Extrait de page -
Pour la deuxième année consécutive, les rendez-vous de l'histoire de Blois ont accueilli plusieurs discussions et tables rondes autour du jeu vidéo. L'occasion d'aborder un thème de plus en plus actuel : l'usage du jeu vidéo comme outil pédagogique et les limites de la "gamification" de l'éducation.
Dans une salle informatique de l'ESPE de Blois, l'École supérieure du professorat et de l'éducation, une vingtaine de personnes, dont une bonne majorité d'enseignants, ont pris la place des élèves. Le cours qu'ils vont recevoir portera sur un thème plutôt raccord avec le contexte : "Du salon à la salle de classe, étudier l'Empire romain avec les jeux vidéo ?". Le rôle du professeur est quant à lui tenu par l'enseignant puydômois William Brou, professeur d'histoire-géographie en collège, auteur sur le site des Clionautes et animateur de la chaîne Youtube "Histoire en Jeux".
Avé, Caesar !
Au programme donc : l'utilisation du jeu vidéo en classe, en particulier le jeu de gestion Caesar III (1998) dans le cadre d'un cours de sixième. Après une courte cinématique ou des Gaulois hirsutes et torses nus chargent une ligne bien ordonnée de soldats romains suit une présentation du jeu, l'enseignant lance une partie et commence par relever les nombreuses autres fantaisies historiques du titre. "Bon, là vous avez remarqué que notre interlocuteur, l'empereur, nous explique que nous sommes en 350 avant Jésus-Christ... alors que justement Jésus-Christ n'est pas né, et que les Romains n'ont jamais compté de cette manière pendant l'antiquité !"C'est pourtant ce décalage entre la fiction et la réalité historique qui fera l'intérêt de l'activité avec les élèves. Le jeu, vu comme une oeuvre culturelle au même titre qu'un film ou qu'un livre, devient un document à commenter et critiquer par les élèves, comme le serait un tableau du 19e siècle représentant des gladiateurs, tout aussi fantaisiste par ailleurs.
"Il s'agit du média le plus consommé... sauf à l'école !"
"En fait, il n'y a rien de si innovant que cela à ce que je propose", résume William Brou, quelque temps après sa présentation. "Le jeu a une image péjorative, alors que paradoxalement tout le monde joue ! Il s'agit du média le plus consommé... sauf à l'école." Après le cinéma et la BD, le jeu aurait lui aussi sa place dans les salles de classe. Les éditeurs de jeux vidéo en sont d'ailleurs parfaitement conscients, et n'ont pas manqué de courtiser ce marché potentiel.C'est le cas du groupe français Ubisoft, à l'origine de la licence de jeux historiques mêlés de science-fiction Assassin's Creed, où le personnage principal doit démêler des complots à travers les siècles. Le"Discovery Tour" d'Assassin's Creed : Origins, dont la scène se situe en Égypte à l'époque de Cléopâtre, est d'ailleurs le deuxième outil pédagogique présenté par William Brou. L'intégralité des scènes d'action y a été expurgée, et on se contente d'y déambuler à travers des décors reconstitués, agrémentés de saynètes et de documents historiques : un support extrêmement attrayant, qui appelle à une comparaison avec d'autres documents et doit déboucher, en classe, sur un questionnement quant aux événements présentés. Autre argument : la stimulation par le virtuel des différents types d'intelligence, qu'elle soit spatiale, linguistique, musicale...

Données fournies -
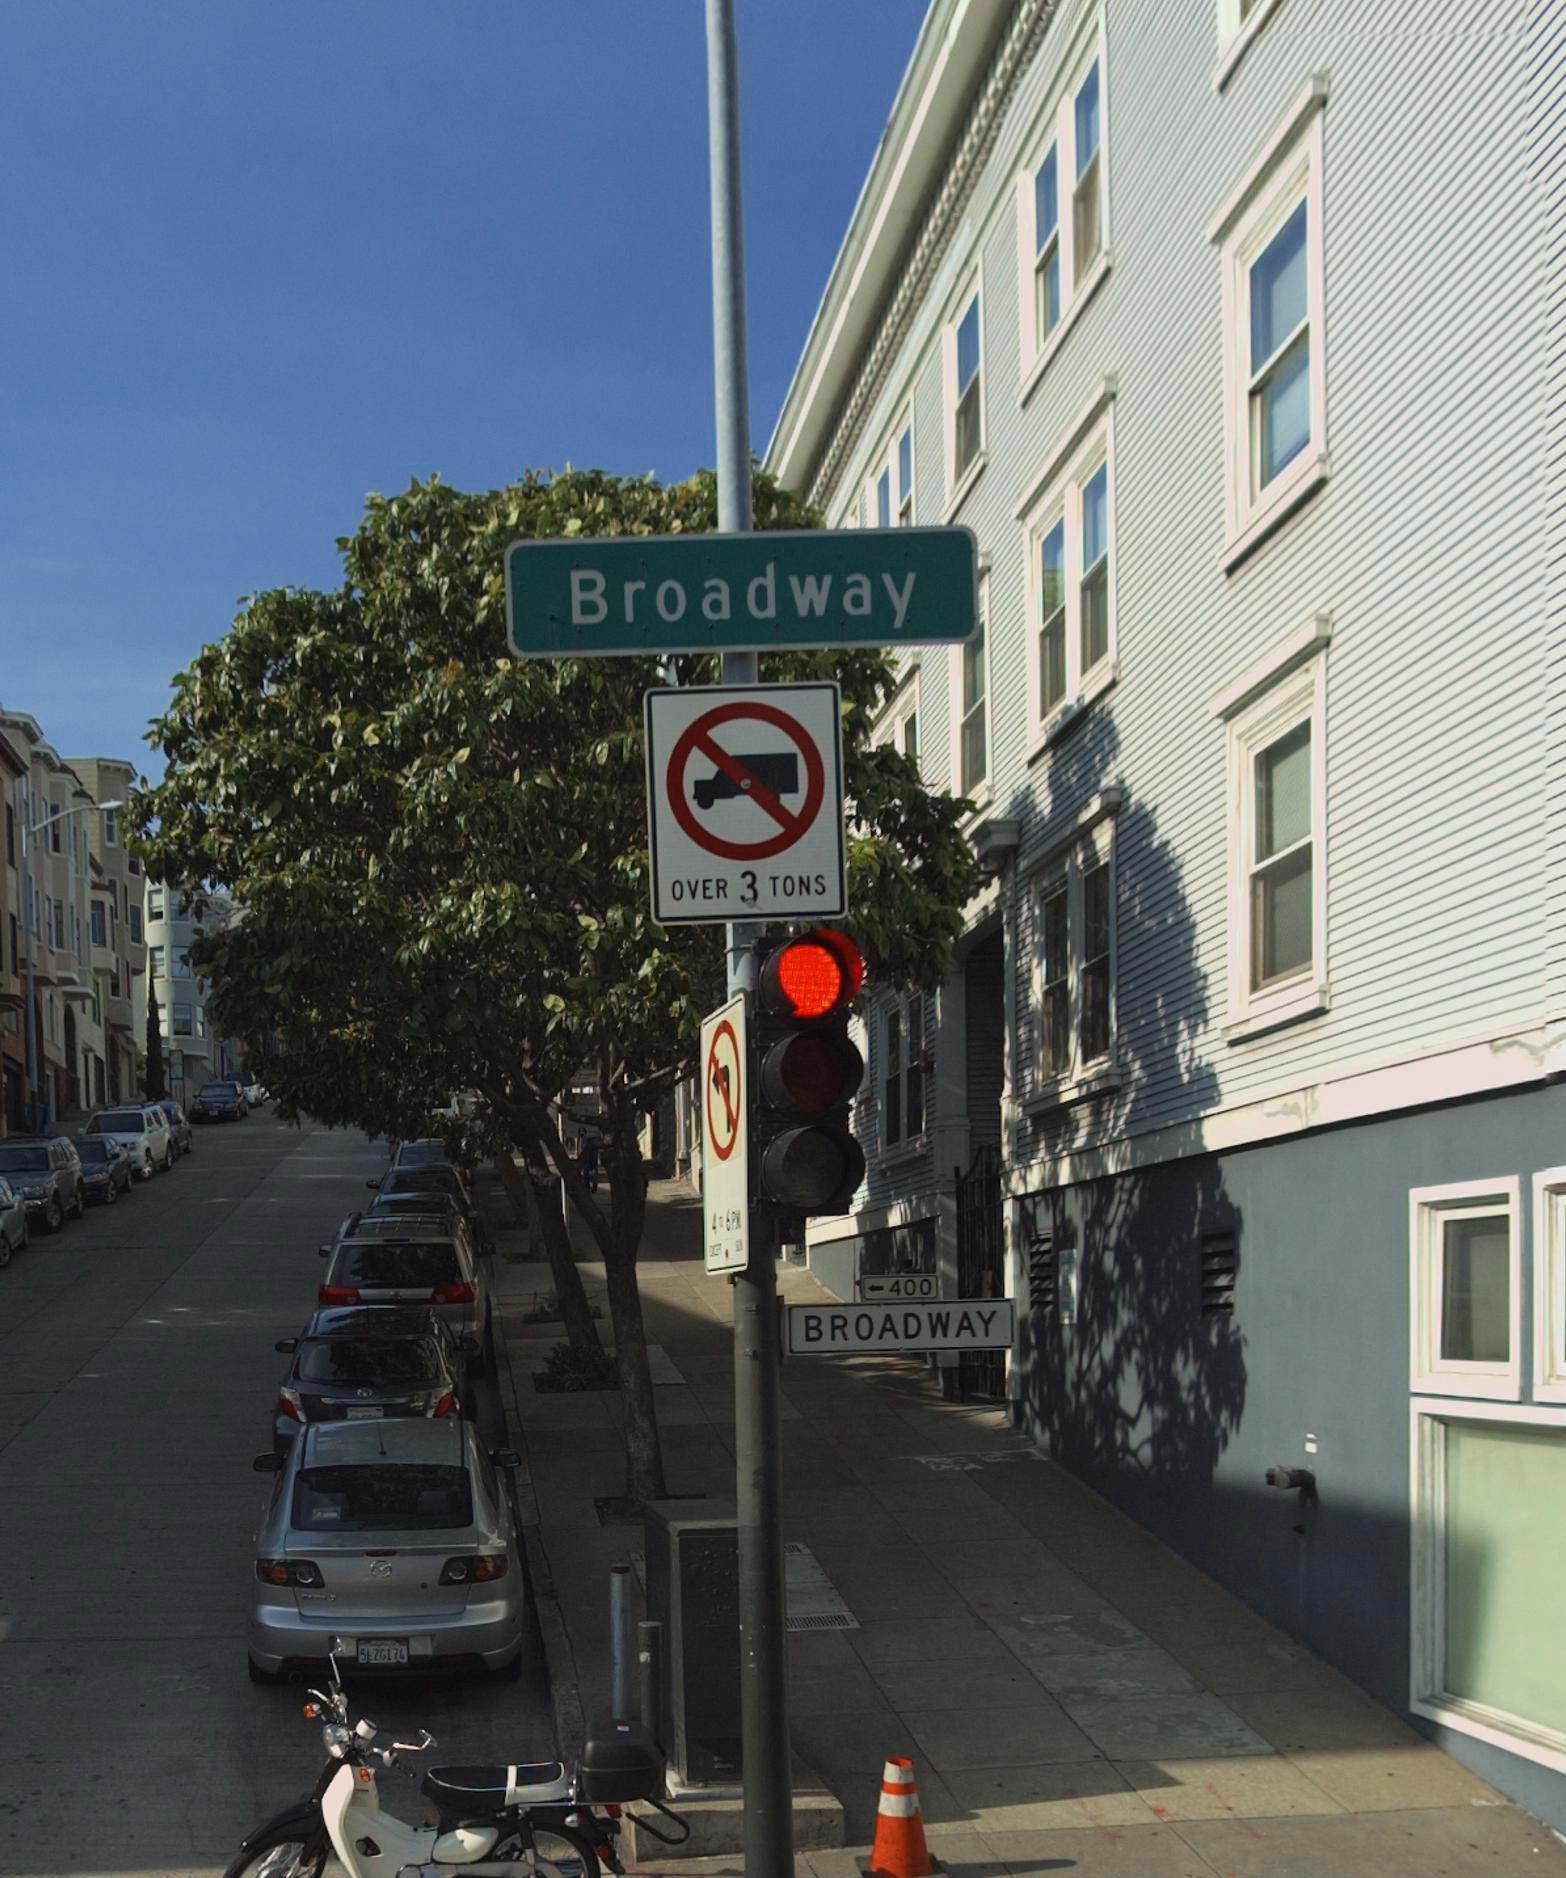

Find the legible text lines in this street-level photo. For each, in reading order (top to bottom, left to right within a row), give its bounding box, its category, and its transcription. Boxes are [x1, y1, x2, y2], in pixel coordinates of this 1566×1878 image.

Travail à faire -
• a. Mettez à jour le passage de l'extrait qui commence à «Pour la deuxième» et se termine à «Avé, Caesar !», en remplaçant «professeur» par «formateur».
• b. Répondez s'il vous plaît à ces questions d'après l'extrait :
(i) Dans quelle ville se tiennent les rendez-vous de l'histoire ?
(ii) Quel jeu de gestion est utilisé pour un cours de sixième, et de quelle année date-t-il ?
(iii) À quelle époque se situe la scène d'Assassin's Creed : Origins ?

Réponses rédigées -
• a.
Pour la deuxième année consécutive, les rendez-vous de l'histoire de Blois ont accueilli plusieurs discussions et tables rondes autour du jeu vidéo. L'occasion d'aborder un thème de plus en plus actuel : l'usage du jeu vidéo comme outil pédagogique et les limites de la "gamification" de l'éducation.
Dans une salle informatique de l'ESPE de Blois, l'École supérieure du professorat et de l'éducation, une vingtaine de personnes, dont une bonne majorité d'enseignants, ont pris la place des élèves. Le cours qu'ils vont recevoir portera sur un thème plutôt raccord avec le contexte : "Du salon à la salle de classe, étudier l'Empire romain avec les jeux vidéo ?". Le rôle du formateur est quant à lui tenu par l'enseignant puydômois William Brou, formateur d'histoire-géographie en collège, auteur sur le site des Clionautes et animateur de la chaîne Youtube "Histoire en Jeux".
Avé, Caesar !

• b.
(i) À Blois.
(ii) Caesar III, sorti en 1998.
(iii) En Égypte, à l'époque de Cléopâtre.